# AceNS Legit Sellers



## jtarules89 (Mar 3, 2019)

Hello I am looking for anyone that can hopefully lead me in the right direction of finding what I am looking for. I am looking for a legit United States seller and or re seller to purchase a AceNS for the Nintendo Switch. If their are none that exist, I am looking for a seller and re seller to order one without having to wait months to receive one from China based companies. I greatly appreciate the help.


----------



## wurstpistole (Mar 3, 2019)

Edit


----------



## aos10 (Mar 4, 2019)

Have you ever bought something from Ali express lately and waited for months?
You will mostly wait 3-4 weeks at most.


----------



## jtarules89 (Mar 5, 2019)

aos10 said:


> Have you ever bought something from Ali express lately and waited for months?
> You will mostly wait 3-4 weeks at most.
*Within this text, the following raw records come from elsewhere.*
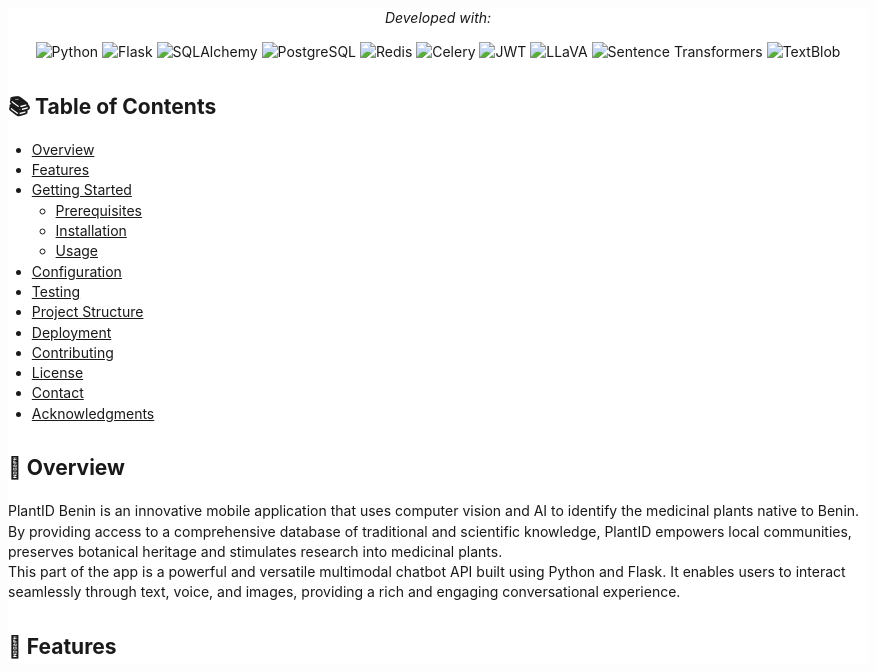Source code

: <p align="center">
  <em>Developed with:</em>
</p>
<p align="center">
 <img src="https://img.shields.io/badge/Python-3776AB.svg?style=flat-square&logo=Python&logoColor=white" alt="Python">
 <img src="https://img.shields.io/badge/Flask-000000.svg?style=flat-square&logo=Flask&logoColor=white" alt="Flask">
 <img src="https://img.shields.io/badge/SQLAlchemy-8CAAE6.svg?style=flat-square&logo=SQLAlchemy&logoColor=white" alt="SQLAlchemy">
 <img src="https://img.shields.io/badge/PostgreSQL-316192.svg?style=flat-square&logo=PostgreSQL&logoColor=white" alt="PostgreSQL">
 <img src="https://img.shields.io/badge/Redis-DC382D.svg?style=flat-square&logo=Redis&logoColor=white" alt="Redis">
 <img src="https://img.shields.io/badge/Celery-37814A.svg?style=flat-square&logo=Celery&logoColor=white" alt="Celery">
 <img src="https://img.shields.io/badge/JWT-000000.svg?style=flat-square&logo=JSON%20Web%20Tokens&logoColor=white" alt="JWT">
 <img src="https://img.shields.io/badge/LLaVA-facebookblue.svg?style=flat-square&logo=Hugging%20Face&logoColor=white" alt="LLaVA">
 <img src="https://img.shields.io/badge/Sentence%20Transformers-blue.svg?style=flat-square&logo=Hugging%20Face&logoColor=white" alt="Sentence Transformers">
 <img src="https://img.shields.io/badge/TextBlob-green.svg?style=flat-square" alt="TextBlob">
</p>

## 📚 Table of Contents

- [Overview](#-overview)
- [Features](#-features)
- [Getting Started](#-getting-started)
  - [Prerequisites](#prerequisites)
  - [Installation](#-installation)
  - [Usage](#-usage)
- [Configuration](#-configuration)
- [Testing](#-testing)
- [Project Structure](#-project-structure)
- [Deployment](#-deployment)
- [Contributing](#-contributing)
- [License](#-license)
- [Contact](#-contact)
- [Acknowledgments](#-acknowledgments)

## 📍 Overview

PlantID Benin is an innovative mobile application that uses computer vision and AI to identify the medicinal plants native to Benin. By providing access to a comprehensive database of traditional and scientific knowledge, PlantID empowers local communities, preserves botanical heritage and stimulates research into medicinal plants.\
This part of the app is a powerful and versatile multimodal chatbot API built using Python and Flask. It enables users to interact seamlessly through text, voice, and images, providing a rich and engaging conversational experience.

## 🌟 Features
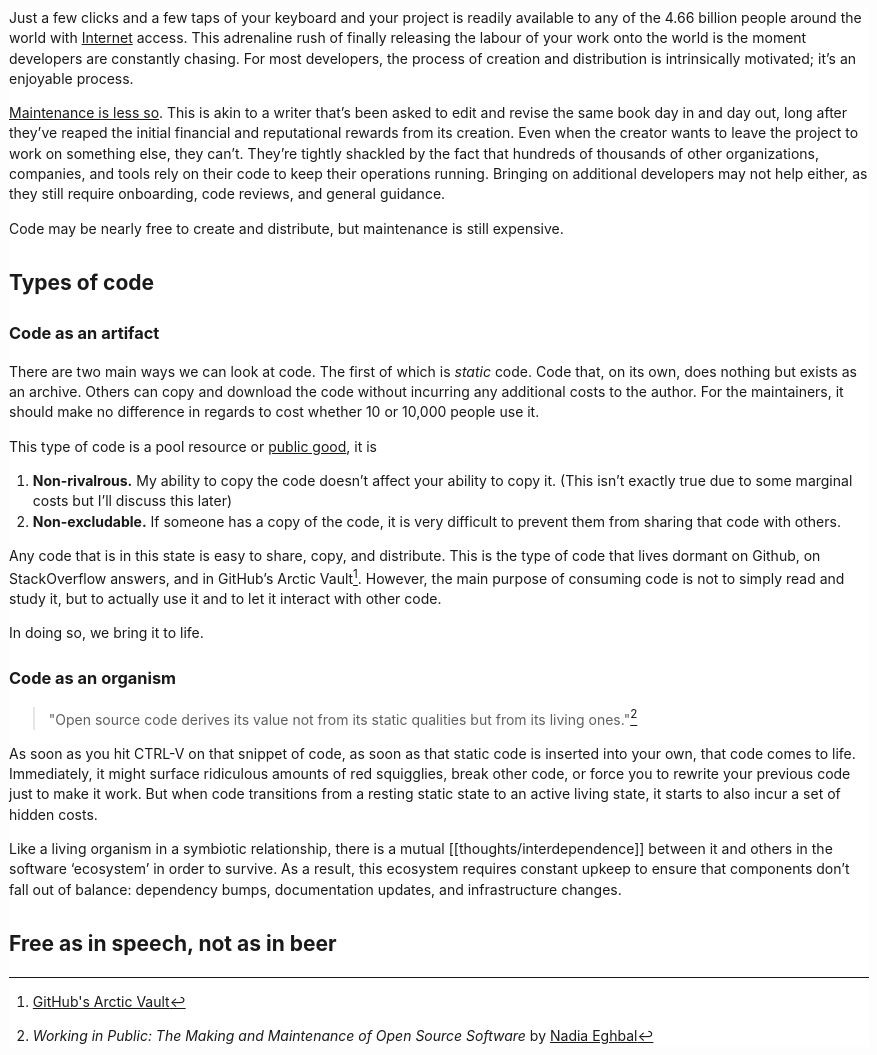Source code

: Just a few clicks and a few taps of your keyboard and your project is readily available to any of the 4.66 billion people around the world with [Internet](thoughts/Internet.md) access. This adrenaline rush of finally releasing the labour of your work onto the world is the moment developers are constantly chasing. For most developers, the process of creation and distribution is intrinsically motivated; it’s an enjoyable process.

[Maintenance is less so](thoughts/maintenance.md). This is akin to a writer that’s been asked to edit and revise the same book day in and day out, long after they’ve reaped the initial financial and reputational rewards from its creation. Even when the creator wants to leave the project to work on something else, they can’t. They’re tightly shackled by the fact that hundreds of thousands of other organizations, companies, and tools rely on their code to keep their operations running. Bringing on additional developers may not help either, as they still require onboarding, code reviews, and general guidance.

Code may be nearly free to create and distribute, but maintenance is still expensive.

## Types of code

### Code as an artifact

There are two main ways we can look at code. The first of which is _static_ code. Code that, on its own, does nothing but exists as an archive. Others can copy and download the code without incurring any additional costs to the author. For the maintainers, it should make no difference in regards to cost whether 10 or 10,000 people use it.

This type of code is a pool resource or [public good](thoughts/public%20goods.md), it is

1. **Non-rivalrous.** My ability to copy the code doesn’t affect your ability to copy it. (This isn’t exactly true due to some marginal costs but I’ll discuss this later)
2. **Non-excludable.** If someone has a copy of the code, it is very difficult to prevent them from sharing that code with others.

Any code that is in this state is easy to share, copy, and distribute. This is the type of code that lives dormant on Github, on StackOverflow answers, and in GitHub’s Arctic Vault[^2]. However, the main purpose of consuming code is not to simply read and study it, but to actually use it and to let it interact with other code.

In doing so, we bring it to life.

### Code as an organism

> "Open source code derives its value not from its static qualities but from its living ones."[^1]

As soon as you hit CTRL-V on that snippet of code, as soon as that static code is inserted into your own, that code comes to life. Immediately, it might surface ridiculous amounts of red squigglies, break other code, or force you to rewrite your previous code just to make it work. But when code transitions from a resting static state to an active living state, it starts to also incur a set of hidden costs.

Like a living organism in a symbiotic relationship, there is a mutual [[thoughts/interdependence]] between it and others in the software ‘ecosystem’ in order to survive. As a result, this ecosystem requires constant upkeep to ensure that components don’t fall out of balance: dependency bumps, documentation updates, and infrastructure changes.

## Free as in speech, not as in beer


[^1]: _Working in Public: The Making and Maintenance of Open Source Software_ by [Nadia Eghbal](https://nadiaeghbal.com/)
[^2]: [GitHub's Arctic Vault](https://archiveprogram.github.com/)
[^3]: [BentoML](https://github.com/bentoml/BentoML)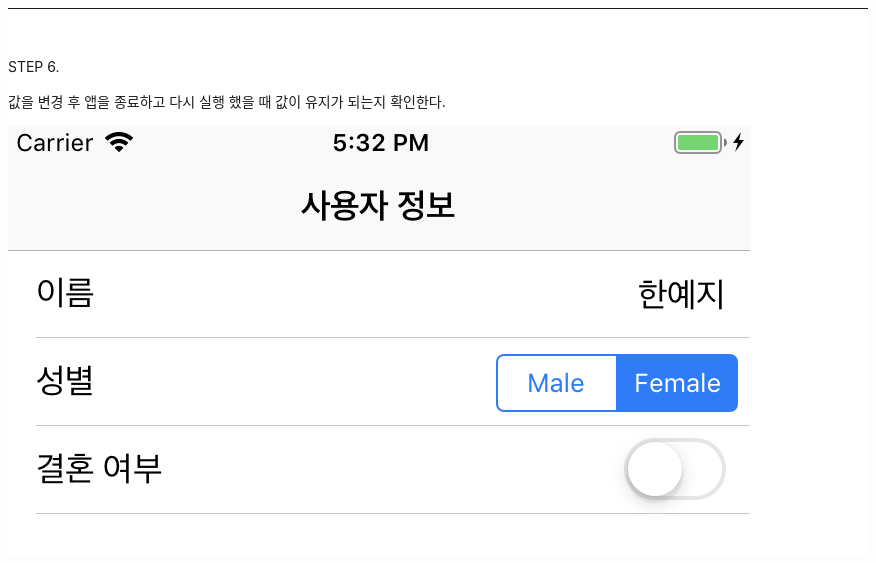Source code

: ------

<br>

STEP 6.

값을 변경 후 앱을 종료하고 다시 실행 했을 때 값이 유지가 되는지 확인한다.

![change-object-test-1](/images/change-object-test-1.png)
Not recently, looks like I will have to have a look, thanks for the suggestion.


----------



## The Real Jdbye (Mar 5, 2019)

jtarules89 said:


> Not recently, looks like I will have to have a look, thanks for the suggestion.


Choose ePacket whenever possible. Usually ePacket arrives in 1-2 weeks for me, unregistered shipping can easily take 3-4 weeks, and registered isn't much faster.


----------



## larrypretty (Mar 13, 2019)

jtarules89 said:


> Hello I am looking for anyone that can hopefully lead me in the right direction of finding what I am looking for. I am looking for a legit United States seller and or re seller to purchase a AceNS for the Nintendo Switch. If their are none that exist, I am looking for a seller and re seller to order one without having to wait months to receive one from China based companies. I greatly appreciate the help.


There are 2 replacements for you, R4s dongle or NS-Atmosphere, and aliexpress is shippig from CN with delivery around 1 month.

Update: 3DS-Flashcard.cc site has R4s Switch in USA stock, but they don't have Ace loader.


----------



## Sheeeld234 (Apr 8, 2019)

You could find in AceNS official: http://www.ace3ds.com/ace-3ds-where-to-buy.html


----------